__FRAGMENTO DE TEXTO__
********
Ilustración: Mechi Ruggiero

Juego de espejos

La deuda y el capital financiero como juego

El juego del calamar (2021), la miniserie coreana, escrita y dirigida por Hwang Dong-hyuk y producida por Netflix, ha tenido un éxito planetario. Un fenómeno semejante 20 años atrás era inimaginable: las reglas del juego en el mundo parecen haber cambiado.

Para jugar el juego del calamar que da título a la serie se necesita una superficie de tierra, una piedra y niñxs. Un descampado y niños descalzos es lo que vemos en las primeras escenas, en un juego precario para una sociedad pobre. Un equipo ataca y el otro defiende, algo muy propio de la historia de Corea. El juego del calamar funciona como metáfora de su situación histórica y geopolítica, de la cultura de la competencia y de la colaboración colectiva. 

La serie trabaja sobre contrastes: colores saturados y escenografía de guardería infantil como contrapunto de la situación extrema de los participantes. Además, como en buena parte del cine coreano, maneja un espectro de amplio registro genérico: va del melodrama sentimental al horror y del horror a la comedia. El contraste más fuerte es que los juegos de infancia se volvieron serios: son de vida o muerte.
********
__CONJUNTO DE ENTRADAS__
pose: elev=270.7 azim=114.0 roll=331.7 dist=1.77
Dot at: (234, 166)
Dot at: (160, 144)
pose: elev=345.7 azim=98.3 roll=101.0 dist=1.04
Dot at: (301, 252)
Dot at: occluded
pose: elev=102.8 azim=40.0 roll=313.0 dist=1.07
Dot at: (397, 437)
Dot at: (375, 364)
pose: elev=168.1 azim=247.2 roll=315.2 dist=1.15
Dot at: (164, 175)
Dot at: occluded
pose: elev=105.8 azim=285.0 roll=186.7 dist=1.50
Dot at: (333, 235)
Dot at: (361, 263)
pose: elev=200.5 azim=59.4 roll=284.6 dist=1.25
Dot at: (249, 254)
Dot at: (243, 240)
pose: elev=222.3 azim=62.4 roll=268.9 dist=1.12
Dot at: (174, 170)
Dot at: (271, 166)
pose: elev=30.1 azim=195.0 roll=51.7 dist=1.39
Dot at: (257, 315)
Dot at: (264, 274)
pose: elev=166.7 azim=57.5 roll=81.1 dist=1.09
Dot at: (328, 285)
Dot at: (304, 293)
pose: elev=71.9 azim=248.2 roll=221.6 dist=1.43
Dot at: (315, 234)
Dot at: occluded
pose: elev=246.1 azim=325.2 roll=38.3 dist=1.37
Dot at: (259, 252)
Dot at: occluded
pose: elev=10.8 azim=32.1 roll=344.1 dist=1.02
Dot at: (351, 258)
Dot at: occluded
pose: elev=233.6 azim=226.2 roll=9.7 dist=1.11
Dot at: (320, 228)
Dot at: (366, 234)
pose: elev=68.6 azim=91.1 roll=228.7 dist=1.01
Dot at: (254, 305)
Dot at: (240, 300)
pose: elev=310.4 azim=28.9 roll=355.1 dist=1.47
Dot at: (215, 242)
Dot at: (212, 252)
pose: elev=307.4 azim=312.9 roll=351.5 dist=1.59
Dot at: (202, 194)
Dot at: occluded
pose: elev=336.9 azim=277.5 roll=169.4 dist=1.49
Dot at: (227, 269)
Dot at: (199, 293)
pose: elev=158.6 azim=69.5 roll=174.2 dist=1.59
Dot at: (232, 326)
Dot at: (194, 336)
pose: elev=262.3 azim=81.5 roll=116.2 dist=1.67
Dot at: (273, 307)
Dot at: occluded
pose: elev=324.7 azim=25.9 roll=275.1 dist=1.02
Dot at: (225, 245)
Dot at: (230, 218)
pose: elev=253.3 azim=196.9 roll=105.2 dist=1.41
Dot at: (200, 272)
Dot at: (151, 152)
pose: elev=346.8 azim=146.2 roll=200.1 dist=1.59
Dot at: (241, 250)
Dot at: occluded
********
__POR HACER__
a - Según el fragmento sobre El juego del calamar, ¿qué se necesita para jugar el juego que da título a la serie?
b - Actualiza las entradas desde la línea que contiene "pose: elev=253.3 azim=196.9" hasta el final de las entradas, cambiando "pose" por "camera" sin tocar nada más, y escribe únicamente esas líneas.
El fragmento de texto y las entradas provienen de fuentes distintas.

__RESPUESTAS ESPERADAS__
a - Una superficie de tierra, una piedra y niñxs.

b -
camera: elev=253.3 azim=196.9 roll=105.2 dist=1.41
Dot at: (200, 272)
Dot at: (151, 152)
camera: elev=346.8 azim=146.2 roll=200.1 dist=1.59
Dot at: (241, 250)
Dot at: occluded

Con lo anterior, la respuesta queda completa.